Written by Michael Smart, Digital Strategist
The world of digital apartment marketing is a constantly evolving, confusing, and sometimes even chaotic one. Staple advertising platforms like Google and Facebook are changing their UI or adding new features on an almost monthly basis. New extensions, targeting capabilities (or limitations, thanks to updates like those introduced by iOS 14) are constantly changing, making it difficult to know what’s resulting in leads and what isn’t.
But outside of diving into the individual platforms and looking at the performance from a siloed point-of-view, how do you know if all of these efforts are working? What does your combined Cost Per Acquisition look like across all platforms on a month-over-month basis? How does your performance compare to this month last year, when the scramble to find housing began to slow down? More importantly, how can you prove to stakeholders or property managers that their marketing dollars are being spent wisely?
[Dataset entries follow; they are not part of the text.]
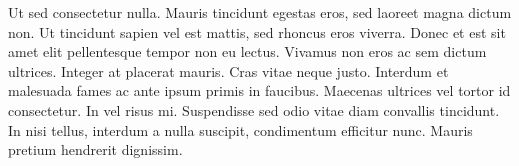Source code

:Ut sed consectetur nulla. Mauris tincidunt egestas
eros, sed laoreet magna dictum non. Ut tincidunt
sapien vel est mattis, sed rhoncus eros viverra.
Donec et est sit amet elit pellentesque tempor non
eu lectus. Vivamus non eros ac sem dictum ultrices.
Integer at placerat mauris. Cras vitae neque justo.
Interdum et malesuada fames ac ante ipsum primis in
faucibus. Maecenas ultrices vel tortor id
consectetur. In vel risus mi. Suspendisse sed odio
vitae diam convallis tincidunt. In nisi tellus,
interdum a nulla suscipit, condimentum efficitur
nunc. Mauris pretium hendrerit dignissim.


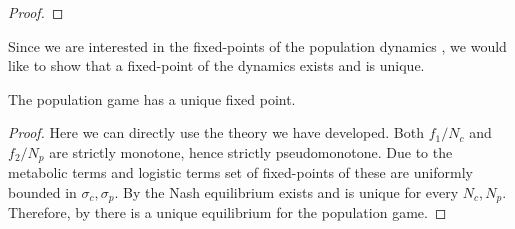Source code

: \begin{proof}
\end{proof}
Since we are interested in the fixed-points of the population dynamics , we would like to show that a fixed-point of the dynamics exists and is unique.
\begin{corollary}
  The population game  has a unique fixed point.
\end{corollary}
\begin{proof}
Here we can directly use the theory we have developed.  Both $f_1/N_c$ and $f_2/N_p$ are strictly monotone, hence strictly pseudomonotone. Due to the metabolic terms and logistic terms set of fixed-points of these are uniformly bounded in $\sigma_c, \sigma_p$. By  the Nash equilibrium exists and is unique for every $N_c, N_p$. Therefore, by  there is a unique equilibrium for the population game.
\end{proof}
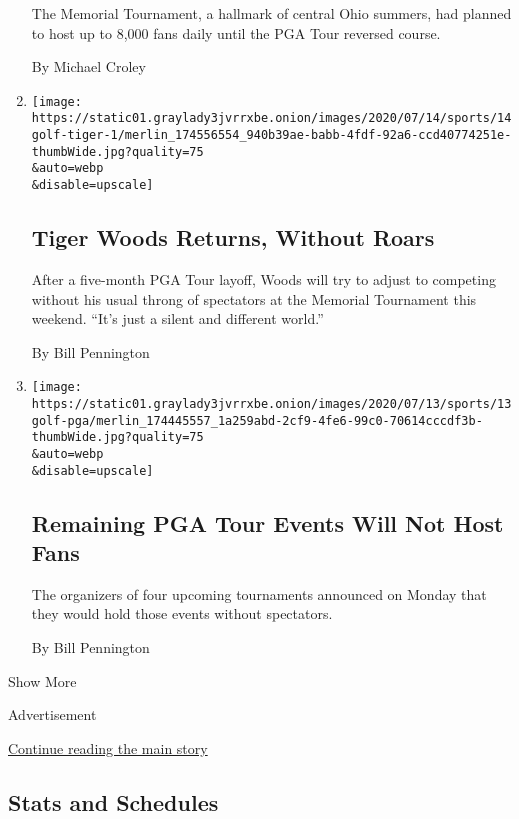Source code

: \begin{enumerate}
  The Memorial Tournament, a hallmark of central Ohio summers, had
  planned to host up to 8,000 fans daily until the PGA Tour reversed
  course.

  By Michael Croley
\item
  \href{/2020/07/14/sports/golf/tiger-woods-memorial-tournament.html}{}

  \texttt{[image: https://static01.graylady3jvrrxbe.onion/images/2020/07/14/sports/14golf-tiger-1/merlin\_174556554\_940b39ae-babb-4fdf-92a6-ccd40774251e-thumbWide.jpg?quality=75\\\&auto=webp\\\&disable=upscale]}

  \hypertarget{tiger-woods-returns-without-roars}{%
  \subsection{Tiger Woods Returns, Without
  Roars}\label{tiger-woods-returns-without-roars}}

  After a five-month PGA Tour layoff, Woods will try to adjust to
  competing without his usual throng of spectators at the Memorial
  Tournament this weekend. ``It's just a silent and different world.''

  By Bill Pennington
\item
  \href{/2020/07/13/sports/golf/pga-tour-schedule-fans.html}{}

  \texttt{[image: https://static01.graylady3jvrrxbe.onion/images/2020/07/13/sports/13golf-pga/merlin\_174445557\_1a259abd-2cf9-4fe6-99c0-70614cccdf3b-thumbWide.jpg?quality=75\\\&auto=webp\\\&disable=upscale]}

  \hypertarget{remaining-pga-tour-events-will-not-host-fans}{%
  \subsection{Remaining PGA Tour Events Will Not Host
  Fans}\label{remaining-pga-tour-events-will-not-host-fans}}

  The organizers of four upcoming tournaments announced on Monday that
  they would hold those events without spectators.

  By Bill Pennington
\end{enumerate}

Show More

Advertisement

\protect\hyperlink{after-mid1}{Continue reading the main story}

\hypertarget{stats-and-schedules}{%
\subsection{Stats and Schedules}\label{stats-and-schedules}}

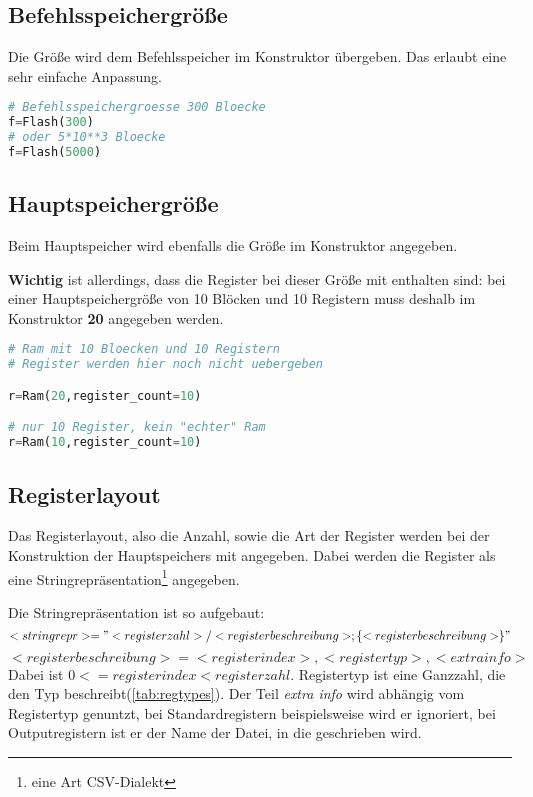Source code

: \documentclass[a4paper,12pt,oneside]{scrreprt}
\begin{document}
\subsection{Befehlsspeichergröße}

Die Größe wird dem Befehlsspeicher im Konstruktor übergeben. Das erlaubt eine sehr einfache Anpassung.

\begin{lstlisting}[language=python]
# Befehlsspeichergroesse 300 Bloecke
f=Flash(300)
# oder 5*10**3 Bloecke
f=Flash(5000)
\end{lstlisting}

\subsection{Hauptspeichergröße}

Beim Hauptspeicher wird ebenfalls die Größe im Konstruktor angegeben.

\textbf{Wichtig} ist allerdings, dass die Register bei dieser Größe mit enthalten sind:
bei einer Hauptspeichergröße von 10 Blöcken und 10 Registern muss deshalb im Konstruktor \textbf{20} angegeben werden.

\begin{lstlisting}[language=python]
# Ram mit 10 Bloecken und 10 Registern
# Register werden hier noch nicht uebergeben

r=Ram(20,register_count=10)

# nur 10 Register, kein "echter" Ram
r=Ram(10,register_count=10)
\end{lstlisting}

\subsection{Registerlayout}

Das Registerlayout, also die Anzahl, sowie die Art der Register werden bei der Konstruktion der Hauptspeichers mit angegeben.
Dabei werden die Register als eine Stringrepräsentation\footnote{eine Art CSV-Dialekt} angegeben.

Die Stringrepräsentation ist so aufgebaut:
$$ <stringrepr> = "<register zahl>/<registerbeschreibung>;\{<registerbeschreibung>\}" $$
$$ <registerbeschreibung> = <registerindex>,<registertyp>,<extra info> $$
Dabei ist $ 0 <= registerindex < registerzahl $. Registertyp ist eine Ganzzahl, die den Typ beschreibt(\ref{tab:regtypes}).
Der Teil \textit{extra info} wird abhängig vom Registertyp genuntzt, bei Standardregistern beispielsweise wird er 
ignoriert, bei Outputregistern ist er der Name der Datei, in die geschrieben wird.
\end{document}
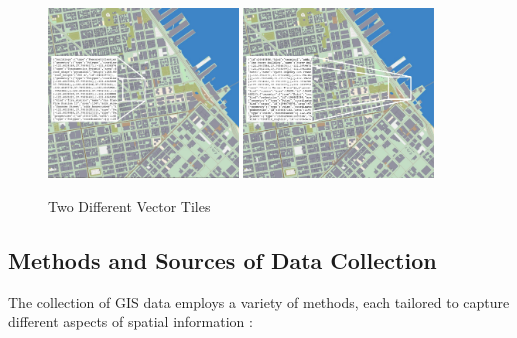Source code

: \documentclass[10pt,oneside,english,a4paper]{article}
\begin{document}
\begin{figure}[h]
	\centering
	\includegraphics[width=0.45\textwidth]{diagram6a.jpg}
	\hfill
	\includegraphics[width=0.45\textwidth]{diagram6b.jpg}
	\caption{Two Different Vector Tiles \cite{Allegri2017}}
	\label{fig:vector}
\end{figure}

\subsection {Methods and Sources of Data Collection} \label{data:sources}

The collection of GIS data employs a variety of methods, each tailored to capture different aspects of spatial information \cite{Demers2008}:
\end{document}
This is where developing a digital marketing performance report comes into play. A digital marketing performance report can come in the form of a dashboard or recurring static report that marketing strategists, managers, and property owners alike can use to quickly analyze campaign performance, spot trends, and optimize where needed.
First, sit down with relevant stakeholders and discuss what information and metrics are most valuable to you and your team. While this should ultimately result in multiple dashboards updating in real time and automated reports that are relevant for different teams, we suggest starting small and defining what metrics have the biggest impact determining performance and ultimately, attracting new tenants to your property.
Here are a few basic cross-platform metrics that should be included in your performance report:
- Conversion Type (Applications, Calls, Contact Forms, etc)
- CTR (Click-Through-Rate)
- CPA (Cost Per Acquisition)
The fun doesn’t end there though. It’s important to add as much context to these metrics as possible. For example, if your Search campaign has a 15% CTR, what does that actually mean? How does that compare to the same month last year? How does it compare to last month? How does it compare to benchmark in the same “subvertical” (i.e. Student Housing, Conventional, etc.)?
While all of these questions can be answered in the form of pretty looking graphs and charts, the most important thing is to identify any outliers that need immediate attention. Set up some conditional formatting that highlights your campaigns that are performing in the bottom 15th percentile. Identify campaigns that have 0 conversions over a certain period of time, or after spending a certain percentage of budget.
If you can add as much context as possible to a campaign’s performance and back it up with as many data points as you can that make sense, this will allow for your digital apartment marketing team to quickly decipher what’s going on and where optimizations can be made. The more context you add, the quicker and more accurate the analysis. The quicker and more accurate the analysis, the more optimized your ROMI (Return On Marketing Investment) is and the quicker your property becomes leased up by happy tenants (hopefully). Who knew data could be so much fun!